*** DATA PROVIDED ***

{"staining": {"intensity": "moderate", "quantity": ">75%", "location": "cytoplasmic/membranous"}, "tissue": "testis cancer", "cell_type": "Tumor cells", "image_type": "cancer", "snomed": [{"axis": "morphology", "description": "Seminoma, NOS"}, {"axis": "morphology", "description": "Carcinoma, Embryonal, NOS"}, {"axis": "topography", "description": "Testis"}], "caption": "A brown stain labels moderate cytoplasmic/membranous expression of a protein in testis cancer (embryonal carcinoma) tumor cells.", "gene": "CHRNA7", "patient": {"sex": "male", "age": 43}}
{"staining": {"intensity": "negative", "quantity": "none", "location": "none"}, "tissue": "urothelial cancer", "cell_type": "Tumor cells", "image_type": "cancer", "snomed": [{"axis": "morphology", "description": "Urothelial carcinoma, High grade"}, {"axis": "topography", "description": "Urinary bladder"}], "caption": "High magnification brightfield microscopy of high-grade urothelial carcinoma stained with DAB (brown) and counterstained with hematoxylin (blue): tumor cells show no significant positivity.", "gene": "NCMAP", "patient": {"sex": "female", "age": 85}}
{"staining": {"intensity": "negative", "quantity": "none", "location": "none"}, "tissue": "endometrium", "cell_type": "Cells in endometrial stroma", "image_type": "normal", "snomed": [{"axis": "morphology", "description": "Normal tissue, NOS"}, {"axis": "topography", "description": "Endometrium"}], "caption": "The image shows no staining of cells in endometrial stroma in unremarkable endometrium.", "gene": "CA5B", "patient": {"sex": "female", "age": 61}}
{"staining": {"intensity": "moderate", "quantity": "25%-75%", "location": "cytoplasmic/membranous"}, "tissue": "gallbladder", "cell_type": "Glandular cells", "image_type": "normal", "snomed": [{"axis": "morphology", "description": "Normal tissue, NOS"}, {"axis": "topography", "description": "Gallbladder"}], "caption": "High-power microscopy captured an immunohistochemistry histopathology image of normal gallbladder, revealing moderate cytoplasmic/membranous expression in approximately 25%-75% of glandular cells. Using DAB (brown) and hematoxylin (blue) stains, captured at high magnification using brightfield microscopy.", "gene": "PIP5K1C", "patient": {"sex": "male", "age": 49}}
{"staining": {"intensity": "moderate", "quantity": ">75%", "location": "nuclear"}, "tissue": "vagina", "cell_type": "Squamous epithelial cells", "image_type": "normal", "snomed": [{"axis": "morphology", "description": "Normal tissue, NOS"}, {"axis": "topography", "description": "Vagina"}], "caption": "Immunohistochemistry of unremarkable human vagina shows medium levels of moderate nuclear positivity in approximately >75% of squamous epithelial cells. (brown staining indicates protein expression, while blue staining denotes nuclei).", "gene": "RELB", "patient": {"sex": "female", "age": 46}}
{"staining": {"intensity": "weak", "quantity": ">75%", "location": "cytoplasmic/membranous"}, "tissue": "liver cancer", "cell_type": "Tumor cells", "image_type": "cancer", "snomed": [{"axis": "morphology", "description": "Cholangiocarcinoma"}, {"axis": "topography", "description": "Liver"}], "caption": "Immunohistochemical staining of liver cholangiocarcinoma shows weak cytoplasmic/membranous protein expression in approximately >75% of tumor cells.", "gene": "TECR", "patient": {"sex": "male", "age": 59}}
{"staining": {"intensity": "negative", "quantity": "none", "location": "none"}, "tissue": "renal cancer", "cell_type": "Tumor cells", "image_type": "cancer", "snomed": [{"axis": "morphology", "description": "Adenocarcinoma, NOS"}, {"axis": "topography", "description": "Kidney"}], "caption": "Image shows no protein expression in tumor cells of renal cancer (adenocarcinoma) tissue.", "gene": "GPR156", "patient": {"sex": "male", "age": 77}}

*** End of DATA PROVIDED ***

Using the entries shown above, reproduce verbatim the lines from the line bearing "shows no staining" to the line bearing "of unremarkable human", inclusive.

{"staining": {"intensity": "negative", "quantity": "none", "location": "none"}, "tissue": "endometrium", "cell_type": "Cells in endometrial stroma", "image_type": "normal", "snomed": [{"axis": "morphology", "description": "Normal tissue, NOS"}, {"axis": "topography", "description": "Endometrium"}], "caption": "The image shows no staining of cells in endometrial stroma in unremarkable endometrium.", "gene": "CA5B", "patient": {"sex": "female", "age": 61}}
{"staining": {"intensity": "moderate", "quantity": "25%-75%", "location": "cytoplasmic/membranous"}, "tissue": "gallbladder", "cell_type": "Glandular cells", "image_type": "normal", "snomed": [{"axis": "morphology", "description": "Normal tissue, NOS"}, {"axis": "topography", "description": "Gallbladder"}], "caption": "High-power microscopy captured an immunohistochemistry histopathology image of normal gallbladder, revealing moderate cytoplasmic/membranous expression in approximately 25%-75% of glandular cells. Using DAB (brown) and hematoxylin (blue) stains, captured at high magnification using brightfield microscopy.", "gene": "PIP5K1C", "patient": {"sex": "male", "age": 49}}
{"staining": {"intensity": "moderate", "quantity": ">75%", "location": "nuclear"}, "tissue": "vagina", "cell_type": "Squamous epithelial cells", "image_type": "normal", "snomed": [{"axis": "morphology", "description": "Normal tissue, NOS"}, {"axis": "topography", "description": "Vagina"}], "caption": "Immunohistochemistry of unremarkable human vagina shows medium levels of moderate nuclear positivity in approximately >75% of squamous epithelial cells. (brown staining indicates protein expression, while blue staining denotes nuclei).", "gene": "RELB", "patient": {"sex": "female", "age": 46}}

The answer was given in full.